«Ваш новый устав и метрика отчуждают нас от истинной христианской веры и приводят в самоотвержение отечества, а наше отечество – Христос. Нам Господь глаголет во святом Евангелии своём: „Всяк убо иже исповестъ Мя пред человеки, исповем его и Аз пред Отцем Моим, иже на небесех, а иже отвержется Мене пред человеки, отвергуся его и Аз перед Отцем Моим, иже на небесех“. Посему отвещаем мы вам вкратце и окончательно, что мы от истинного Господа нашего Исуса Христа отвержения не хощем, и от Христианской веры отступити не желаем, и что Святые Отцы святыми соборами приняли, то и мы принимаем, а что Святые Отцы и Апостолы прокляли и отринули, то и мы проклинаем и отрекаем. А вашим новым законам повиноваться никогда не можем, но желаем паче за Христа умерети».
Кохановский, заглядывавший через плечо Фандорина, страдальчески воскликнул:
– Да при чём же здесь отвержение от Христа? Какой-то «устав» придумали! Чудовищное недоразумение! Я же сам был здесь в декабре, всё подробнейше…
– П-плотник что, был книгочеем? – спросил Эраст Петрович, перебив эмоционального статистика. – Цитирует церковнославянское Евангелие, и почерк почти каллиграфический.
– Здесь в каждом доме старые книги есть, переписанные от руки. – Крыжов с интересом рассматривал записку. – Ишь ты, «повиноваться вашим законам не можем». Вот это дело.
Из глубины двора вышел молодцеватый полицейский урядник в перепачканной землёй шинели.
– Ваше благородие! – откозырял он исправнику. – Кажись, всех достали. Хорошо теплынь, земля оттаяла, а то б дотемна провожжалися. Пожалуйте.
Чиновники пошли первыми, остальные следом. Эраст Петрович услышал сзади странное шарканье. Оглянулся – вздрогнул. Вся масса крестьян ползла на коленях, один замешкавшийся Маса торчал столбом меж бабьих платков и обнажённых мужских голов. Камердинер беспокойно заозирался и тоже бухнулся на карачки. Этикет японской вежливости предписывает не выделяться из толпы, ибо «торчащий гвоздь бьют по шляпке».
Проворней всех передвигался лысый, бородатый мужичонка, в отличие от остальных, одетый в рваньё. На голых ногах вместо обуви два куска бараньей шкуры, кое-как обвязанных верёвками.
– Бее, бее! – дурашливо заблеял блаженный, выползая вперёд. – Посторонися, табашники! Овцы Божий на заклание грядут! Бее! Все закопайтеся, братие! То-то Сатане кукиш покажете! То-то ему, псу, досада будет!
Он затряс тяжёлым железным крестом, свисавшим с грязной шеи, залаял по-собачьи, и Фандорин, поморщившись, ускорил шаг.
Во дворе кучами лежала разрытая чёрная земля. Угрюмые мужики с лопатами в руках кучкой стояли поодаль, а представители власти и двое незнакомых господ в штатском молча рассматривали что-то, лежащее на большой расстеленной рогоже.
Сзади взметнулся пронзительный женский голос:
– Блаженно преставилися, душу свою спасли! А мы, грешные, погибли-и-и!
Один из штатских, бородач в бобровом картузе, обернулся и громко, с оканьем, сказал:
– Блаженно? Поди-ка, дура, сунь нос. Полюбуйся.

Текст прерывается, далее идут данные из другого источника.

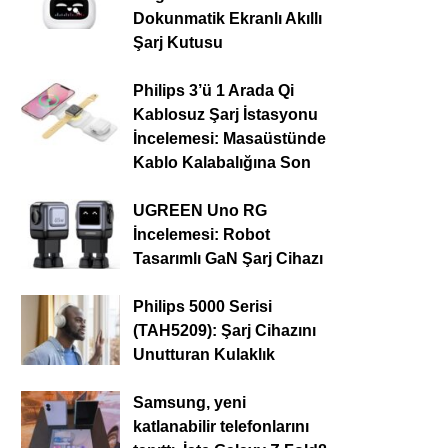
Dokunmatik Ekranlı Akıllı
Şarj Kutusu
Philips 3’ü 1 Arada Qi
Kablosuz Şarj İstasyonu
İncelemesi: Masaüstünde
Kablo Kalabalığına Son
UGREEN Uno RG
İncelemesi: Robot
Tasarımlı GaN Şarj Cihazı
Philips 5000 Serisi
(TAH5209): Şarj Cihazını
Unutturan Kulaklık
Samsung, yeni
katlanabilir telefonlarını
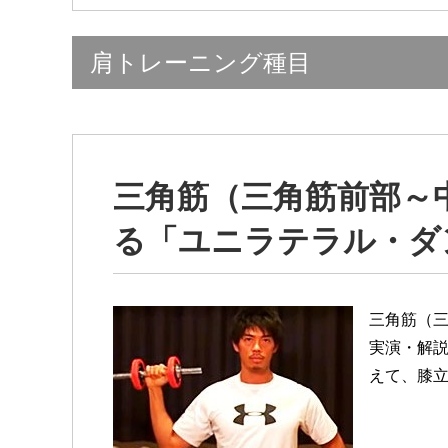
肩トレーニング種目
三角筋（三角筋前部～
る「ユニラテラル・ダ
三角筋（
実演・解説
えて、膝立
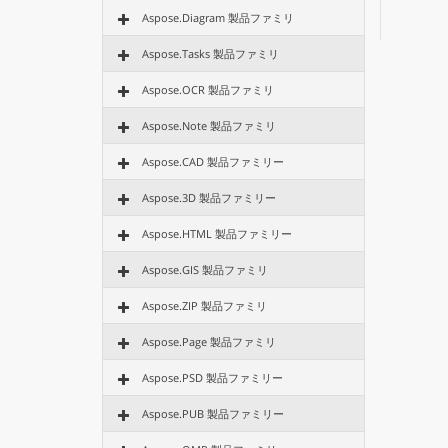
Aspose.Diagram 製品ファミリ
Aspose.Tasks 製品ファミリ
Aspose.OCR 製品ファミリ
Aspose.Note 製品ファミリ
Aspose.CAD 製品ファミリー
Aspose.3D 製品ファミリー
Aspose.HTML 製品ファミリー
Aspose.GIS 製品ファミリ
Aspose.ZIP 製品ファミリ
Aspose.Page 製品ファミリ
Aspose.PSD 製品ファミリー
Aspose.PUB 製品ファミリー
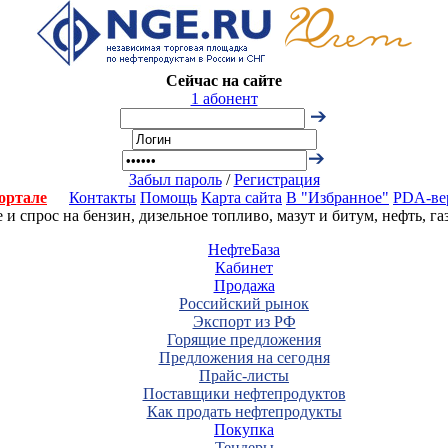
Сейчас на сайте
1 абонент
Забыл пароль
/
Регистрация
ортале
Контакты
Помощь
Карта сайта
В "Избранное"
PDA-ве
 спрос на бензин, дизельное топливо, мазут и битум, нефть, г
НефтеБаза
Кабинет
Продажа
Российский рынок
Экспорт из РФ
Горящие предложения
Предложения на сегодня
Прайс-листы
Поставщики нефтепродуктов
Как продать нефтепродукты
Покупка
Тендеры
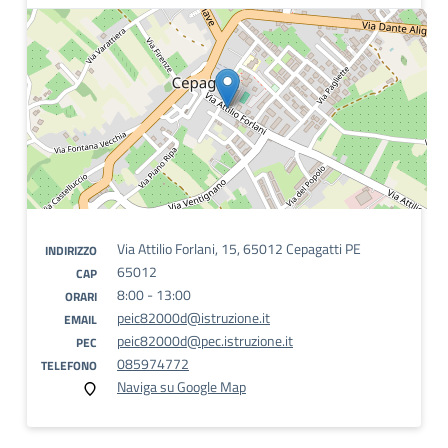
Via Attilio Forlani, 15, 65012 Cepagatti PE
INDIRIZZO
65012
CAP
8:00 - 13:00
ORARI
peic82000d@istruzione.it
EMAIL
peic82000d@pec.istruzione.it
PEC
085974772
TELEFONO
Naviga su Google Map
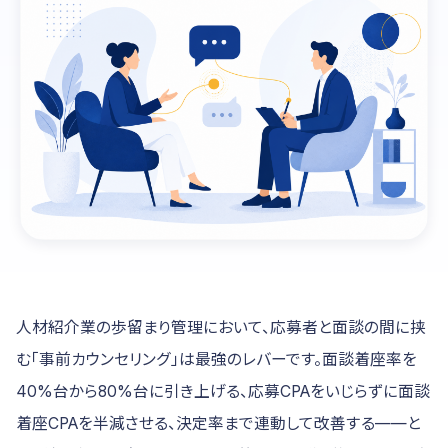
人材紹介業の歩留まり管理において、応募者と面談の間に挟
む「事前カウンセリング」は最強のレバーです。面談着座率を
40%台から80%台に引き上げる、応募CPAをいじらずに面談
着座CPAを半減させる、決定率まで連動して改善する——と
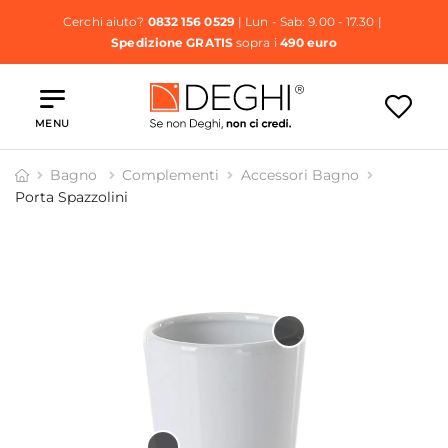
Cerchi aiuto?
0832 156 0529
| Lun - Sab: 9.00 - 17.30 |
Spedizione GRATIS
sopra i
490 euro
MENU
Bagno
Complementi
Accessori Bagno
Porta Spazzolini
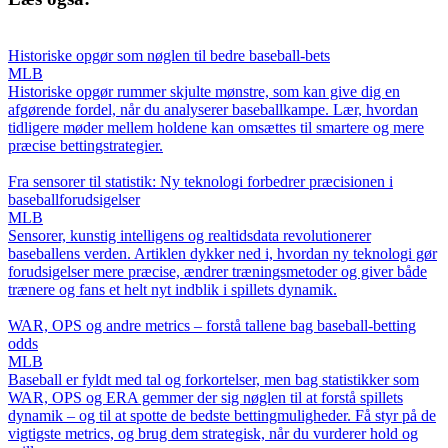
Historiske opgør som nøglen til bedre baseball-bets
MLB
Historiske opgør rummer skjulte mønstre, som kan give dig en
afgørende fordel, når du analyserer baseballkampe. Lær, hvordan
tidligere møder mellem holdene kan omsættes til smartere og mere
præcise bettingstrategier.
Fra sensorer til statistik: Ny teknologi forbedrer præcisionen i
baseballforudsigelser
MLB
Sensorer, kunstig intelligens og realtidsdata revolutionerer
baseballens verden. Artiklen dykker ned i, hvordan ny teknologi gør
forudsigelser mere præcise, ændrer træningsmetoder og giver både
trænere og fans et helt nyt indblik i spillets dynamik.
WAR, OPS og andre metrics – forstå tallene bag baseball-betting
odds
MLB
Baseball er fyldt med tal og forkortelser, men bag statistikker som
WAR, OPS og ERA gemmer der sig nøglen til at forstå spillets
dynamik – og til at spotte de bedste bettingmuligheder. Få styr på de
vigtigste metrics, og brug dem strategisk, når du vurderer hold og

Да уж, на блаженно преставившихся покойники были непохожи. У мужчины лицо посинело от мук удушья, женщина держала во рту изгрызенную кисть руки, а ещё над трупами успели потрудиться черви – спасибо оттепели…
Фандорин с содроганием отвернулся. На его спутников кошмарное зрелище тоже подействовало. Дьякон Варнава плакал навзрыд. Алоизий Степанович сделался белее снега, закачался и упал бы в обмороке, если б его не подхватил помощник.
– Смотрите, смотрите! – яростно закричал господин в бобровом картузе на деревенских. – И вы бы этак валялись! Вот до чего дикость и дурь доводят!
Поперхнулся от гнева, закашлялся. Его, впрочем, не слушали. Крестьяне поднялись с колен, обступили тела и молча смотрели.
Один лишь юродивый завертелся волчком, затрясся в корчах, схватил зубами ком земли, с лиловых губ потекла грязь и пена.
– Уберите вы этого калеку! – раздражённо оглянулся исправник. – Работать мешает!
Урядник хотел оттащить припадочного, но высокий седой старик с медалью на груди (должно быть, староста) удержал служивого за плечо:
– Не тронь. Это Лавруша, святой человек. По деревням ходит, за людей молится. Ништо, поорёт да утихнет.